▶ _What is required_
Each of the entries below should be written out exactly as it reads.

Items from a data source:
####

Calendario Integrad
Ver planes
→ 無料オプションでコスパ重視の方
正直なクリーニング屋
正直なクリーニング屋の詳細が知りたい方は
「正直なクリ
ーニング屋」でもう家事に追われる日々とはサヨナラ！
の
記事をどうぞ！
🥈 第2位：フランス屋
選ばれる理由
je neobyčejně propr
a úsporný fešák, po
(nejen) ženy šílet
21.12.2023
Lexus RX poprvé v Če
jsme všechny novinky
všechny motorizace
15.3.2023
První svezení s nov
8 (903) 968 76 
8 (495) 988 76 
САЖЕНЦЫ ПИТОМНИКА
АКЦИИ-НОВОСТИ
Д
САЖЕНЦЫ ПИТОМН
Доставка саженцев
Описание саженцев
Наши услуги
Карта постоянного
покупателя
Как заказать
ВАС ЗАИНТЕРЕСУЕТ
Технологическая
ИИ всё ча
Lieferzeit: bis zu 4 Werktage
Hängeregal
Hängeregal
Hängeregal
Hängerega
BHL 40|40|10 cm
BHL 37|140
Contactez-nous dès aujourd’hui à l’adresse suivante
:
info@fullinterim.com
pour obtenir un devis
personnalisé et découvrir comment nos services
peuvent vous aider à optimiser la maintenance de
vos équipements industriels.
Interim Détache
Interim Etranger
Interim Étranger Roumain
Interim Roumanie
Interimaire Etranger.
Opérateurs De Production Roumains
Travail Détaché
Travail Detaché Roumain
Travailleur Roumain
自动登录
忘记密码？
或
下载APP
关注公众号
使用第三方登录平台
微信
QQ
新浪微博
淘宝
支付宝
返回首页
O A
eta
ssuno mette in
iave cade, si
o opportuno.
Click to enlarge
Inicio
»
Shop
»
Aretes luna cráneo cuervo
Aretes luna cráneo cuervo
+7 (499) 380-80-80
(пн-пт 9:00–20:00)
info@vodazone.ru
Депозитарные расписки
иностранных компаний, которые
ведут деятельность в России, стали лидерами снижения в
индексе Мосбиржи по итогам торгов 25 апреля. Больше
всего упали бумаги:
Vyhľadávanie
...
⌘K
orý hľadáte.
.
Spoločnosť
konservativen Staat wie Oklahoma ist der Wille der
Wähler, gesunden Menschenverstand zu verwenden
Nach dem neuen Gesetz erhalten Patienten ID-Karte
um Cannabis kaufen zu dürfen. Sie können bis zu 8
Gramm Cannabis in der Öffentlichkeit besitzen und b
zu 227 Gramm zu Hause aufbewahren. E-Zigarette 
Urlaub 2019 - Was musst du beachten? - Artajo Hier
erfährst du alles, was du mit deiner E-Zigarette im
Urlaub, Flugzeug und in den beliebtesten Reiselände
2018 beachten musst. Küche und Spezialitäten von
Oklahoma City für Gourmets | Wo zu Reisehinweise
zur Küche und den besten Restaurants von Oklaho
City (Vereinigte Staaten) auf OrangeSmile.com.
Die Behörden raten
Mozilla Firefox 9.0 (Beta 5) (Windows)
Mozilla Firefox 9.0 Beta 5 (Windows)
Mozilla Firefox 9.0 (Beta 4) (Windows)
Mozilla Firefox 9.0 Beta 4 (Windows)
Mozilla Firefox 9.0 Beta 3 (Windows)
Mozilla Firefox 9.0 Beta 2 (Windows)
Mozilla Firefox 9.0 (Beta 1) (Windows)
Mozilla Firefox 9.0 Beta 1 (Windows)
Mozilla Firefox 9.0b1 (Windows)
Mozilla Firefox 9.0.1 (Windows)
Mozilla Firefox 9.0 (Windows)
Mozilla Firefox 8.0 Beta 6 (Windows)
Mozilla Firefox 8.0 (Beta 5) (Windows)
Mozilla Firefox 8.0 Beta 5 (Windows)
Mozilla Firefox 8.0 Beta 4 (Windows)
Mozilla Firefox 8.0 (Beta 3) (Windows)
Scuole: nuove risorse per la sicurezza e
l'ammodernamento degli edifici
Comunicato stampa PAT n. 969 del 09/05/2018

####

▶ _Exercise result_
Calendario Integrad
Ver planes
→ 無料オプションでコスパ重視の方
正直なクリーニング屋
正直なクリーニング屋の詳細が知りたい方は
「正直なクリ
ーニング屋」でもう家事に追われる日々とはサヨナラ！
の
記事をどうぞ！
🥈 第2位：フランス屋
選ばれる理由
je neobyčejně propr
a úsporný fešák, po
(nejen) ženy šílet
21.12.2023
Lexus RX poprvé v Če
jsme všechny novinky
všechny motorizace
15.3.2023
První svezení s nov
8 (903) 968 76 
8 (495) 988 76 
САЖЕНЦЫ ПИТОМНИКА
АКЦИИ-НОВОСТИ
Д
САЖЕНЦЫ ПИТОМН
Доставка саженцев
Описание саженцев
Наши услуги
Карта постоянного
покупателя
Как заказать
ВАС ЗАИНТЕРЕСУЕТ
Технологическая
ИИ всё ча
Lieferzeit: bis zu 4 Werktage
Hängeregal
Hängeregal
Hängeregal
Hängerega
BHL 40|40|10 cm
BHL 37|140
Contactez-nous dès aujourd’hui à l’adresse suivante
:
info@fullinterim.com
pour obtenir un devis
personnalisé et découvrir comment nos services
peuvent vous aider à optimiser la maintenance de
vos équipements industriels.
Interim Détache
Interim Etranger
Interim Étranger Roumain
Interim Roumanie
Interimaire Etranger.
Opérateurs De Production Roumains
Travail Détaché
Travail Detaché Roumain
Travailleur Roumain
自动登录
忘记密码？
或
下载APP
关注公众号
使用第三方登录平台
微信
QQ
新浪微博
淘宝
支付宝
返回首页
O A
eta
ssuno mette in
iave cade, si
o opportuno.
Click to enlarge
Inicio
»
Shop
»
Aretes luna cráneo cuervo
Aretes luna cráneo cuervo
+7 (499) 380-80-80
(пн-пт 9:00–20:00)
info@vodazone.ru
Депозитарные расписки
иностранных компаний, которые
ведут деятельность в России, стали лидерами снижения в
индексе Мосбиржи по итогам торгов 25 апреля. Больше
всего упали бумаги:
Vyhľadávanie
...
⌘K
orý hľadáte.
.
Spoločnosť
konservativen Staat wie Oklahoma ist der Wille der
Wähler, gesunden Menschenverstand zu verwenden
Nach dem neuen Gesetz erhalten Patienten ID-Karte
um Cannabis kaufen zu dürfen. Sie können bis zu 8
Gramm Cannabis in der Öffentlichkeit besitzen und b
zu 227 Gramm zu Hause aufbewahren. E-Zigarette 
Urlaub 2019 - Was musst du beachten? - Artajo Hier
erfährst du alles, was du mit deiner E-Zigarette im
Urlaub, Flugzeug und in den beliebtesten Reiselände
2018 beachten musst. Küche und Spezialitäten von
Oklahoma City für Gourmets | Wo zu Reisehinweise
zur Küche und den besten Restaurants von Oklaho
City (Vereinigte Staaten) auf OrangeSmile.com.
Die Behörden raten
Mozilla Firefox 9.0 (Beta 5) (Windows)
Mozilla Firefox 9.0 Beta 5 (Windows)
Mozilla Firefox 9.0 (Beta 4) (Windows)
Mozilla Firefox 9.0 Beta 4 (Windows)
Mozilla Firefox 9.0 Beta 3 (Windows)
Mozilla Firefox 9.0 Beta 2 (Windows)
Mozilla Firefox 9.0 (Beta 1) (Windows)
Mozilla Firefox 9.0 Beta 1 (Windows)
Mozilla Firefox 9.0b1 (Windows)
Mozilla Firefox 9.0.1 (Windows)
Mozilla Firefox 9.0 (Windows)
Mozilla Firefox 8.0 Beta 6 (Windows)
Mozilla Firefox 8.0 (Beta 5) (Windows)
Mozilla Firefox 8.0 Beta 5 (Windows)
Mozilla Firefox 8.0 Beta 4 (Windows)
Mozilla Firefox 8.0 (Beta 3) (Windows)
Scuole: nuove risorse per la sicurezza e
l'ammodernamento degli edifici
Comunicato stampa PAT n. 969 del 09/05/2018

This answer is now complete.